Un anno di gestazione e arriva l’omonimo LP d’esordio. Siamo nella fase in cui si formano i delicati cerchi nell’acqua. Il canto etereo di Blake fuoriesce dalle maglie sintetiche che lo dissimulavano nei precedenti lavori; vi si intreccia e fonde, rivelandosi d’una purezza capace di commuovere e smuovere, con raffinatezza.

Le canzoni si rivelano man mano che procedono. Come lo stagno, prima echeggiano di battiti e della voce modulata di Blake. Sopraggiungono le prime mutazioni, e il minimalismo sonoro cede il posto a progressive, impalpabili distorsioni.

È quel che accade in “Wilhelms Scream”. O in “I Never Learnt to Share”: lungo tutta la canzone viene ripetuta la sconsolata e disincantata frase “my brother and my sister don’t speak to me / but I don’t blame them”, scortata da ritmiche ben mitigate e un crescendo di synth, che esplodono alla fine in un grido elettronico di amaro sollievo.

Con “Limit To Your Love”, cover di Feist, Blake affianca al suo calore vocale un impeto di bassi che ha dell’ipnotico. Un’addizionale, coinvolgente prova del suo talento, come del resto è l’intero disco, che si chiude nel solenne dub-gospel di “Measurements”.

 

Nell’opera seconda, Overgrown (2013), siamo nuovamente trasportati in una interiorità estrosa, timida, sorretta da una voce che ancora si lascia celare (e valorizzare) dalle striature digitali. Dopo il primo album, la possibilità d’evolvere c’era. Blake l’ha per certo colta, seppur senza uscire del tutto dalla sua comfort zone.

Arrivano anche le prime collaborazioni. Una, col produttore hip-hop RZA, cui esito è la mal riuscita “Take A Fall For Me”, che appaga solo nei limiti della base strumentale di Blake; il rap che la sovrasta è un fallimento, rendendo la canzone una macchia sulla tracklist del disco.

La seconda, con il leggendario Brian Eno: l’incontro tra i due geni si manifesta nella irruente cavalcata elettronica “Digital Lion”. Una gemma in cui è enfatizzata la capacità che ha Blake nel creare ritmi trascinanti, più vicini alle sue radici nella bass-music.

Vere punte di diamante dell’album sono però “Retrograde”, singolo d’anteprima ed epico capolavoro ricolmo di passione, e la traccia d’apertura “Overgrown”, commovente e soave riflessione sullo stato assegnatoli dal mondo della musica, al quale risponde “I don’t wanna be a star / But a stone on the shore”.

 

Col terzo album, lo stagno si tinge appena di colori, mentre il fondo ne rimane immacolato. In The Colour in Anything (2016), Blake affina le sue capacità compositrici, e assieme amplia i sodalizi artistici. tra cui spiccano quelli con Frank Ocean e Justin Vernon.

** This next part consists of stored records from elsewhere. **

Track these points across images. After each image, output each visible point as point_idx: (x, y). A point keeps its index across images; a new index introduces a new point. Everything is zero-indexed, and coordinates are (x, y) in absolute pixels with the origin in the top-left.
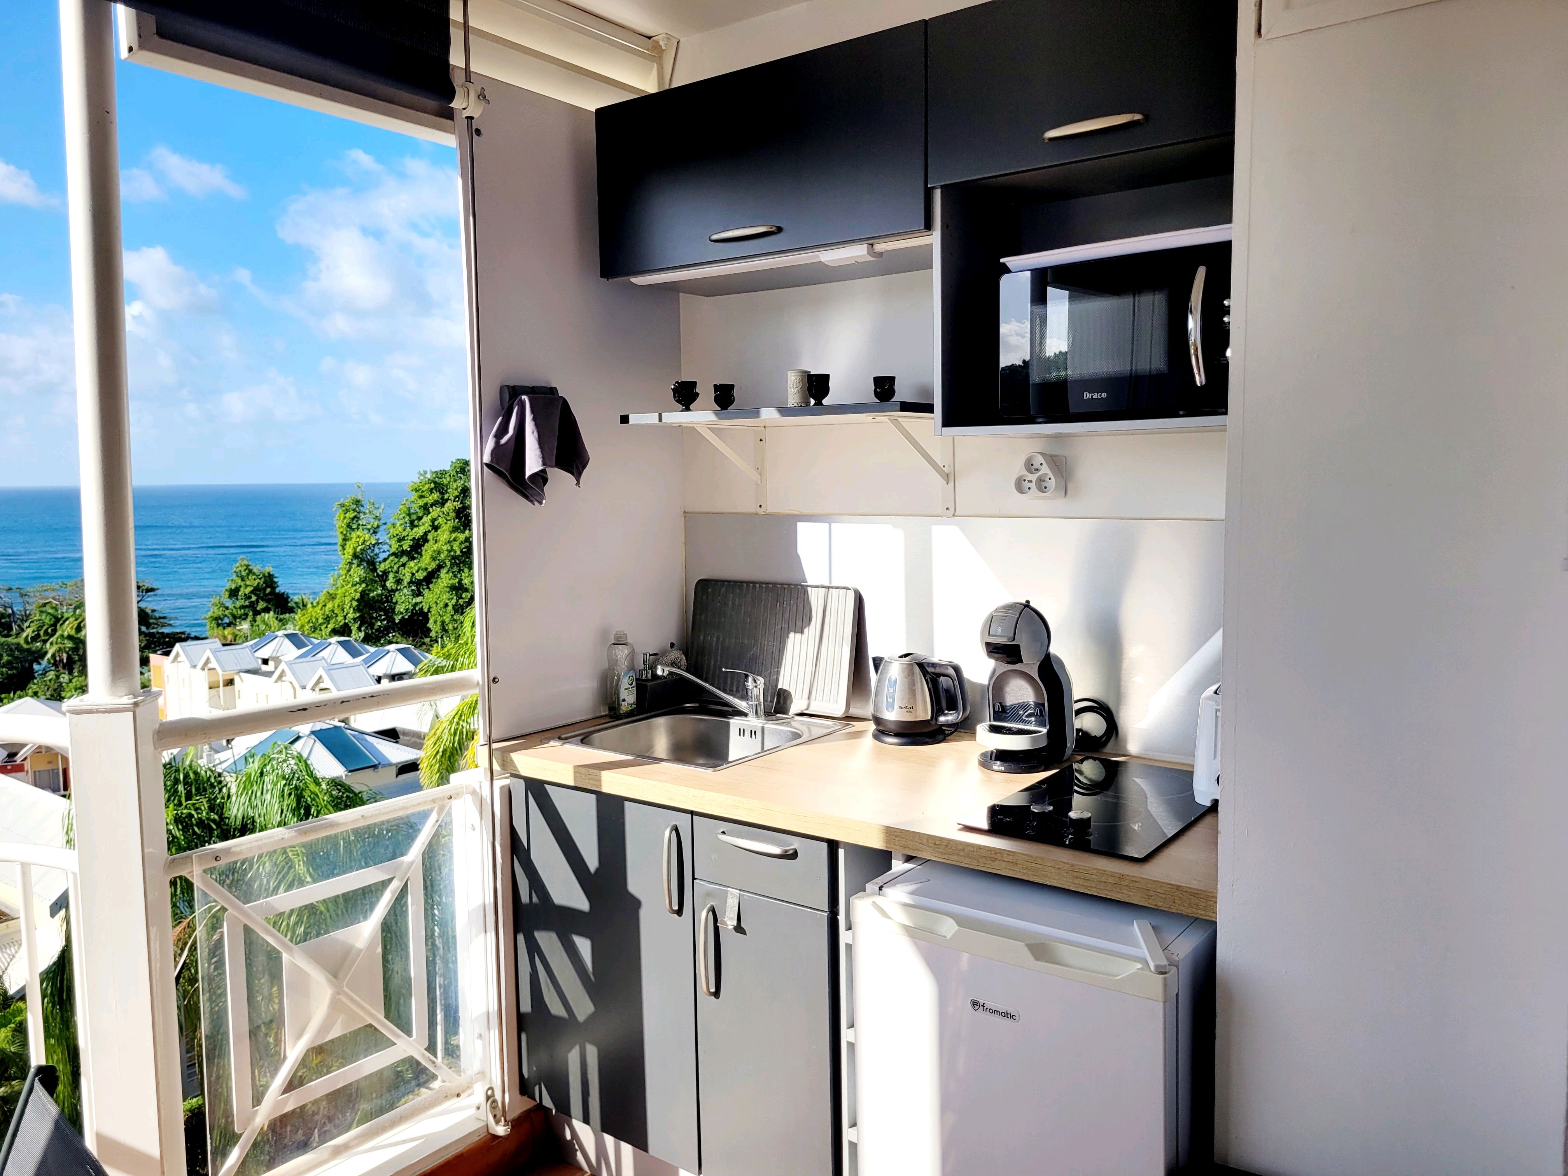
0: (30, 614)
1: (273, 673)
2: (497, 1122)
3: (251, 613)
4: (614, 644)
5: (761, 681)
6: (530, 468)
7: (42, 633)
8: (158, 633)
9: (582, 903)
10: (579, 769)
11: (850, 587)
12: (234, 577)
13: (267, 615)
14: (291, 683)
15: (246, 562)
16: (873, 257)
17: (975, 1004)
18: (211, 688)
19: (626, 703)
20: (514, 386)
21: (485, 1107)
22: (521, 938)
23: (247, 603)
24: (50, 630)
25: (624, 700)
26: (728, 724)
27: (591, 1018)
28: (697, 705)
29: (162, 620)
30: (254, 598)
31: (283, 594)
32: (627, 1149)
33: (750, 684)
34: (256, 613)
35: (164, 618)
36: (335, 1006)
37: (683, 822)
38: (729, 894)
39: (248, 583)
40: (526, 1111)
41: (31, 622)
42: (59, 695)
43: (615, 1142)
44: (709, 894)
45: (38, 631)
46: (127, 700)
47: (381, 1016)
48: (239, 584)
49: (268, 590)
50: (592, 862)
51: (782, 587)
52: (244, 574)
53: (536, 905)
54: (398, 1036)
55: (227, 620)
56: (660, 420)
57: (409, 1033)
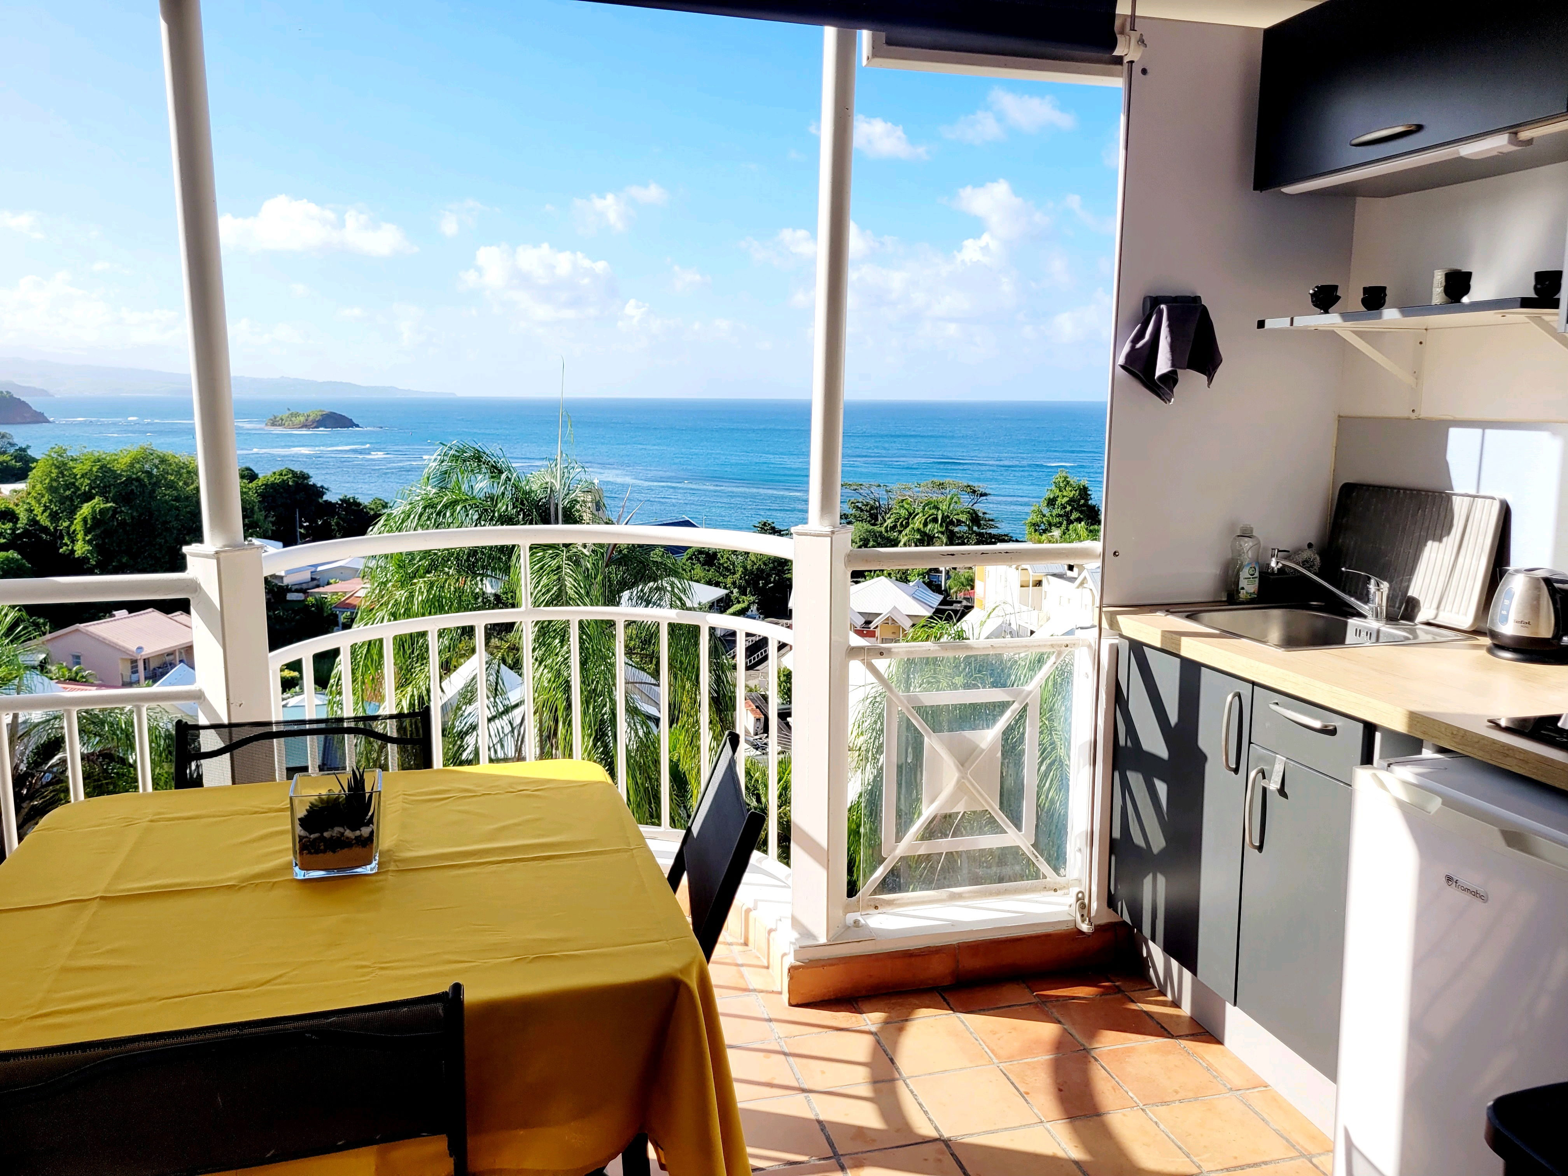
0: (891, 508)
1: (1076, 579)
2: (1083, 921)
3: (1065, 522)
4: (1239, 536)
5: (1385, 586)
6: (1160, 369)
7: (898, 524)
8: (986, 533)
9: (1162, 752)
10: (1167, 635)
11: (1496, 496)
12: (1053, 487)
13: (1079, 525)
14: (1091, 590)
15: (1064, 474)
16: (1515, 145)
17: (1449, 879)
18: (1022, 586)
19: (1244, 591)
20: (1157, 297)
21: (1075, 907)
22: (1117, 774)
23: (1062, 512)
24: (904, 523)
25: (1243, 588)
26: (1346, 624)
27: (1163, 852)
28: (1323, 604)
29: (990, 522)
30: (1069, 508)
31: (1094, 506)
32: (1187, 974)
33: (1372, 587)
34: (1070, 522)
35: (992, 520)
36: (960, 787)
37: (1245, 690)
38: (1277, 760)
39: (1065, 494)
40: (1112, 923)
41: (892, 514)
42: (906, 578)
43: (1179, 967)
44: (1261, 758)
45: (895, 522)
46: (828, 529)
47: (997, 807)
48: (1057, 494)
49: (1082, 502)
50: (1173, 718)
51: (1426, 495)
52: (1061, 485)
53: (1129, 748)
54: (1009, 826)
55: (1043, 527)
56: (1292, 324)
57: (1020, 829)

Le origini dubstep si ammorbidiscono, sebbene non vengano abbandonate del tutto (come testimonia nella superba “Timeless”). L’isolazionismo che lo connota persiste, ma Blake sente di volersi aprire, confessare. Decide di lasciare maggior spazio al puro strumentalismo, alla voce angelica, ad una rinnovata attitudine cantautorale.

È esempio di questa direzione l’intensa “f.o.r.e.v.e.r.”, dove la voce accompagnata solo dal pianoforte si espone, in una tremante critica dell’eterna durevolezza dell’amore.È ancor più asciutto e posato nella conclusiva “Meet You In The Maze”, canto a cappella in vocoder sull’accettazione, sulla messa in prospettiva della musica rispetto alla vita che sta vivendo.

Blake supera sé stesso e ogni attuale classificazione. Si lancia in toccanti e celestiali ballate (“My Willing Heart”), in ossessive e dolorose discese nella propria intimità, tra cori incalzanti di sintetizzatori (“Radio Silence”).

The Colour In Anything è l’opera di un artista in continua evoluzione, uno dei pochi ad innovare e sorprendere nel panorama musicale di questo decennio.